Can British Columbia´s online gambling be expanded

News on 5 Jan 2010

Under the Canadian Criminal Code, only provincial governments have the power to conduct Internet gambling, and the British Columbia government is being urged to exercise this authority in a non-exclusive manner to ensure that Canadian punters are presented with only reputable and safe Internet gambling venues.
As far back as the third quarter of 2009 the Interactive Gaming Council, a Vancouver-based trade association looking after the interests of major and reputable online gambling operators, was lobbying BC politicians to extend government-only online gambling to reputable private companies in a strictly regulated but international system.
Earlier in 2009 the British Columbia Lottery Corporation had announced it would be adding “casino-style games such as blackjack, roulette and poker” to its PlayNow.com online lottery website .
At the time, John Kennedy FitzGerald, CEO of the Interactive Gaming Council said, “Like the B.C. Government, the IGC recognizes there are online gaming companies that operate out of poorly regulated jurisdictions.
“However, IGC members are licensed and strictly regulated in jurisdictions like the Isle of Man, Gibraltar and Alderney, which are recognized by the United Kingdom as having the highest regulatory standards in the world. Some of these jurisdictions have been involved with regulating online gaming for nearly a decade.”

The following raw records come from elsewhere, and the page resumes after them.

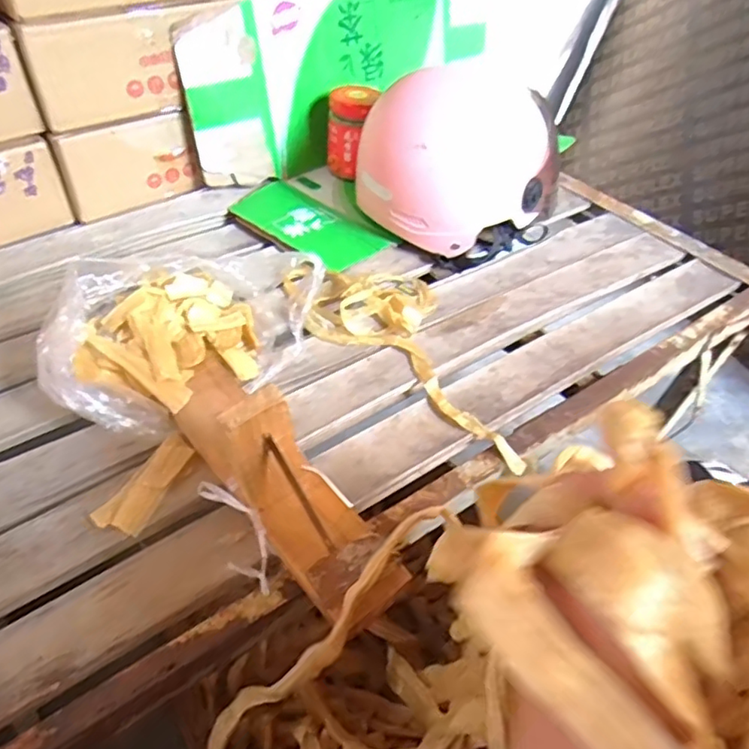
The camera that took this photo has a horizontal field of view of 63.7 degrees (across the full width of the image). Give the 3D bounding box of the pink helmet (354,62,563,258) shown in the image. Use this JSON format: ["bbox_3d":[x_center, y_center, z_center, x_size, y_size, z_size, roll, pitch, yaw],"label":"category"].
[{"bbox_3d":[0.104,-0.256,0.700,0.218,0.168,0.207,18,45,12],"label":"pink helmet"}]

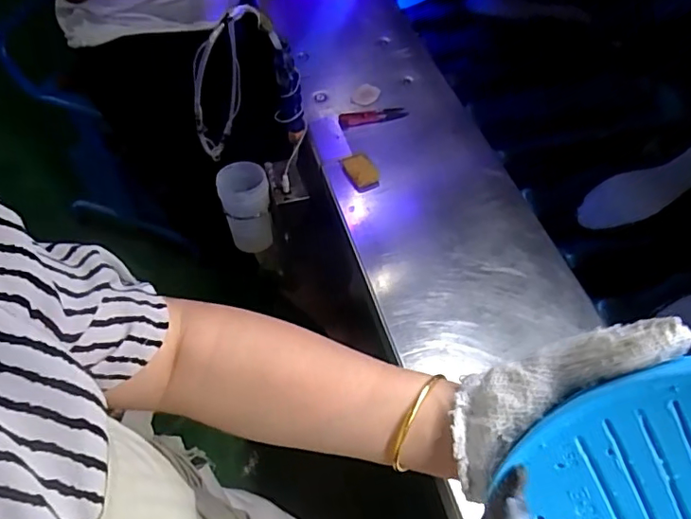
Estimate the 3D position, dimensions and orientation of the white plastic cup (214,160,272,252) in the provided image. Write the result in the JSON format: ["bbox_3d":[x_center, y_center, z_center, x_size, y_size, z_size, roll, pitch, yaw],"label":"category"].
[{"bbox_3d":[-0.150,-0.079,0.818,0.071,0.120,0.080,-8,56,-8],"label":"white plastic cup"}]

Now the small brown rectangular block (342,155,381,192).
[{"bbox_3d":[0.021,-0.113,0.707,0.037,0.017,0.060,-21,58,-16],"label":"small brown rectangular block"}]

Fitzgerald went on to offer the IGC’s assistance in framing effective BC online gambling regulations that did not conflict with proven standards and measures developed elsewhere to “enhance consumer protection and provide additional tax revenue opportunities for the government.”
The issue surfaced again last week in an article in the Canadian publication The Public Eye which was republished in other BC media. The article reprises the previous moves by the government and the IGC, repeating the trade association’s warning that there could be trouble if the government kept its [online lottery] monopoly and just added casino-style games to the British Columbia Lottery Corporation’s website.

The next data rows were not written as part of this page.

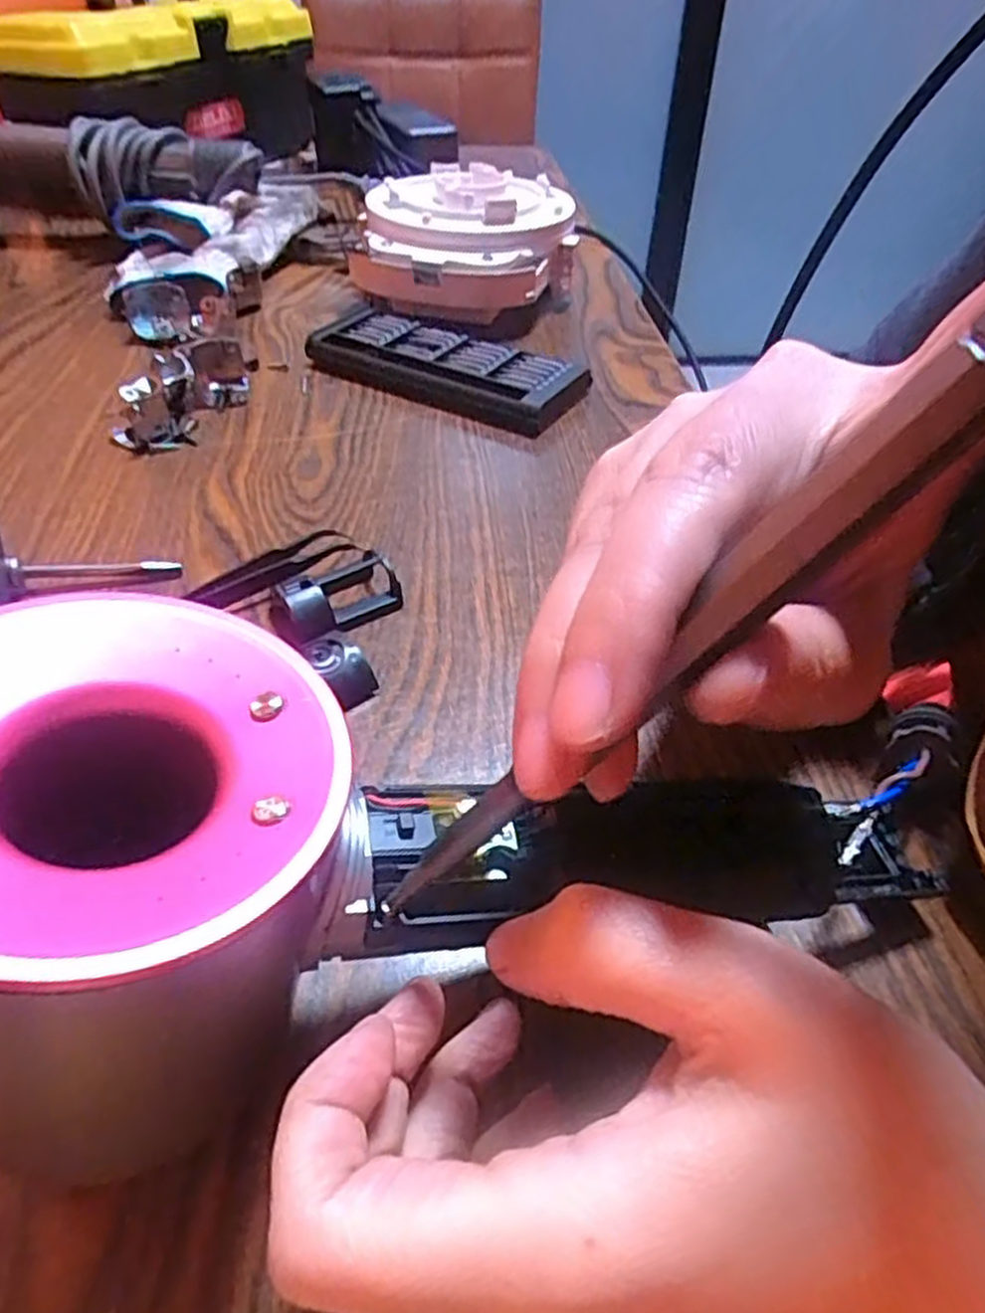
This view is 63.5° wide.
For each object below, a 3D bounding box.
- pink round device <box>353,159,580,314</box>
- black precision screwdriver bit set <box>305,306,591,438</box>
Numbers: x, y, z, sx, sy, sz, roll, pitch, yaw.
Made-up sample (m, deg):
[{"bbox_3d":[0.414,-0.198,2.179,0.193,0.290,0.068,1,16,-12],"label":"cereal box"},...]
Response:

The province would also lose all the revenue benefits of an “open regulated market,” while “wasting enforcement resources in a fruitless attempt” to “censor” private gambling websites.
And it would “excessively empower” the lottery corporation “making enforcement activities virtually impossible (improbable that government would shut down its only supplier).
The Public Eye reports that the IGC submission, according to an internal email authored by BCLC’s president and chief executive officer Michael Graydon, “…caught the attention of the [provincial] Standing Committee because of the revenue opportunity.”
But a briefing note prepared for gaming minister Rich Coleman stated the IGC’s “proposed model” couldn’t be “authorized under the current gaming provisions of the federal Criminal Code.”
The Public Eye report notes that a meeting between the IGC’s Fitzgerald and BCLC’s Graydon schediuled for October 2009 was subsequently cancelled at the request of the former, who pleaded that he needed to “attend to matters here in Ontario unrelated to the IGC.”
But a second briefing note prepared for the gaming minister in advance of that aborted conversation included a section detailing “Options for Private Sector Involvement in Online Gaming in BC.”
The Public Eye notes that the question of whether the BC government will entertain the idea of opening casino-style online gaming beyond the confines of its own lottery corporation therefore remains open.
“It’s an unanswered question as to whether the Campbell administration will exercise any of those [IGC] options….which were blanked out by government before being released in response to a freedom of information request,” the Public Eye observes.